Era uma mescla de ciúmes, com uma agonia chata que eu não sabia lidar muito bem.
Tudo o que eu entendia era que não deveria me sentir daquela maneira sobre ele.
Harry confiava em mim, éramos muito íntimos. Eu não deixava de sentir que estava sendo um babaca com tudo isso.
Como... se estivesse me aproveitando da intimidade da nossa amizade para apaziguar os novos sentimentos por ele. Aproveitando de seus abraços despretensiosos, aproveitando de seus carinhos e da sinceridade da nossa relação.
— Draco?
— Hm? — Questionei, sem querer dizer algo, porque iria denunciar minha vontade de chorar.

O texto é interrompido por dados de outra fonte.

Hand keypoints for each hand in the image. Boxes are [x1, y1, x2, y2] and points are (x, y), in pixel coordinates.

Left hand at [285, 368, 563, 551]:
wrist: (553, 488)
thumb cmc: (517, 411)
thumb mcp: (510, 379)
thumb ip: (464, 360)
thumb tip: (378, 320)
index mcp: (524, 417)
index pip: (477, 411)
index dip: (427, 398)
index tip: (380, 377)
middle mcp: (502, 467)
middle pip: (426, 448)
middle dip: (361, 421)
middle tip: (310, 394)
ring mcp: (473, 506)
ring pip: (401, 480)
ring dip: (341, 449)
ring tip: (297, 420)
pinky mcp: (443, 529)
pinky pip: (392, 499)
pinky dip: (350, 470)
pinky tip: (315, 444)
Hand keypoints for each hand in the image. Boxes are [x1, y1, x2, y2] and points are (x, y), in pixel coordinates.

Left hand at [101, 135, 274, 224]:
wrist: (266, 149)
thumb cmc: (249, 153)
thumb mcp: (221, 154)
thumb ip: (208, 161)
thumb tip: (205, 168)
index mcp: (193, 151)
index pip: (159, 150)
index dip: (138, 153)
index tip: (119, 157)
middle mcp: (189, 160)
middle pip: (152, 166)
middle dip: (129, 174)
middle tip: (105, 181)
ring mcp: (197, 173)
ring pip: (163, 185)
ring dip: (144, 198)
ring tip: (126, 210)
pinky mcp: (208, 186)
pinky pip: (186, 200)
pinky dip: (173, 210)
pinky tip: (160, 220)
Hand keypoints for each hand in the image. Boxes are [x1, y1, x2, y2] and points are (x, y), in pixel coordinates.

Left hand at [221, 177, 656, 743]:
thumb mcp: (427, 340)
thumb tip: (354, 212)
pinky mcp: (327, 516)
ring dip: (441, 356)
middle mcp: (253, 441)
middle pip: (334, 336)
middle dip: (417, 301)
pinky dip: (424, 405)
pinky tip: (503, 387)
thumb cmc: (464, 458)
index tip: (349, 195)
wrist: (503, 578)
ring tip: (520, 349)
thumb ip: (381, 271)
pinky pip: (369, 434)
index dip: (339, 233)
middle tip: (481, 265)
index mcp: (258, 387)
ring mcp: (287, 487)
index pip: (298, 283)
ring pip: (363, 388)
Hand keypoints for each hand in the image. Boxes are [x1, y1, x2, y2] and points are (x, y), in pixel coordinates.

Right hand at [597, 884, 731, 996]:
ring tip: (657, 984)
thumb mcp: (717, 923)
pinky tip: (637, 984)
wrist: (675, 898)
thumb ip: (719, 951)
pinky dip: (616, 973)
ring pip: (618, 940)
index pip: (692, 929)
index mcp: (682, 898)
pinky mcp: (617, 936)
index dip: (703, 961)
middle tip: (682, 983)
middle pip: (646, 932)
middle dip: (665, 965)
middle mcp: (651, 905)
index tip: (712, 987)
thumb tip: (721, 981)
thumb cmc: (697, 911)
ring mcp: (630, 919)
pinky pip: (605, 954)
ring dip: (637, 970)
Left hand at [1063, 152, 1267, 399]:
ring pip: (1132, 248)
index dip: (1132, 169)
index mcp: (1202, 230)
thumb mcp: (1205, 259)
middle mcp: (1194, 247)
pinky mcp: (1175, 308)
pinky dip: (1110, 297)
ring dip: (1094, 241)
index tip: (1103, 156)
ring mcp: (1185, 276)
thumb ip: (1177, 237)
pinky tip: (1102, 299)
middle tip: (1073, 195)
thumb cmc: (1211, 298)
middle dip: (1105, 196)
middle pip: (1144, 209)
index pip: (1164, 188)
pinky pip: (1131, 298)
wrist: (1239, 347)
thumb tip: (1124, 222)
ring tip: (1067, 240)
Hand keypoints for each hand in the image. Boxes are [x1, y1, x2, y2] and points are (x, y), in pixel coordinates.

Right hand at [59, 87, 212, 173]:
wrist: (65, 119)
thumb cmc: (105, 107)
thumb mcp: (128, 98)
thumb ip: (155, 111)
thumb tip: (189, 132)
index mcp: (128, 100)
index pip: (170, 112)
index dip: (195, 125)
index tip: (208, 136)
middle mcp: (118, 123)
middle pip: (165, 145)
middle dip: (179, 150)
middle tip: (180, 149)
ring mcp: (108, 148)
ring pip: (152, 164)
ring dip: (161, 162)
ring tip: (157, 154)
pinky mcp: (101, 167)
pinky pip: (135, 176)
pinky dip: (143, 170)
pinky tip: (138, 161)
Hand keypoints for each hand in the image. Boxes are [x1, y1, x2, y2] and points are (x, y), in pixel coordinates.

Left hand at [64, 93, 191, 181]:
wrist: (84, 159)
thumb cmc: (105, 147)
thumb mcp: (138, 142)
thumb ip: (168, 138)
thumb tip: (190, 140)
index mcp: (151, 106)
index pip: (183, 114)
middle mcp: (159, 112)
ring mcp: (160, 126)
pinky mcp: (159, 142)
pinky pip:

Eu odiava me sentir tão... perverso.
— Vamos entrar?
— Eu não quero — Respondi baixinho.
— Está começando a chover — Me avisou, e eu ergui o rosto, só então notando os pingos singelos de chuva, e fiz o que pude para não deixar ele perceber as lágrimas querendo escapar dos meus olhos.
— Pode entrar.
— Você não vai ficar na chuva, Draco. Pode ficar resfriado — Ele disse, se levantando e me fazendo levantar também.
— Bem, deve ser um sinal de deus. Está mandando a chuva para que eu possa chorar na chuva e sofrer minha tristeza em paz. Você tem que respeitar isso, Harry.
— Eu imagino que deus realmente adore os dramáticos a ponto de mandar a chuva só para você chorar, mas eu não quero que fique resfriado. Se quer protagonizar uma cena de filme, então vá tomar um banho quente, e chore no chuveiro, tudo bem? É tão dramático quanto — Sugeriu sorrindo carinhoso, me arrastando para dentro, e seguiu meu puxando até meu quarto — Você realmente não quer falar sobre?
— Não — Afirmei, e ele assentiu.
— Tudo bem. Então... Chore tudo o que precisar no seu banho quente. Quando sair, vamos jantar. O que acha? Vou pedir comida japonesa, no seu restaurante favorito. Vamos ter um jantar gostoso, e depois assistir algum filme bem bobinho abraçados no sofá — Ele disse, segurando meu rosto para que eu o olhasse nos olhos — E eu vou cuidar de você.
— Sim — Concordei, sorrindo e ele retribuiu — Seja meu namorado hoje.
— Sempre que você quiser — Ele disse, se esticando para beijar minha bochecha, e eu o assisti se afastar, indo em direção a porta.
E percebi que eu estava ainda mais confuso do que no início do dia.
Porque a minha vontade, nesse instante...
Era que o namorado emprestado durasse para sempre.
Mas um novo dia sempre cegava, e com ele a realidade.
E ela não era fácil de lidar.
Doía muito perceber que eu já não era alguém bom para Harry.
Eu era um cara patético, me aproveitando das migalhas da nossa amizade.
Eu era o melhor amigo idiota, que depois de quinze anos de amizade... descobriu que queria ser o namorado de Harry.
Eu, sinceramente, estava me odiando.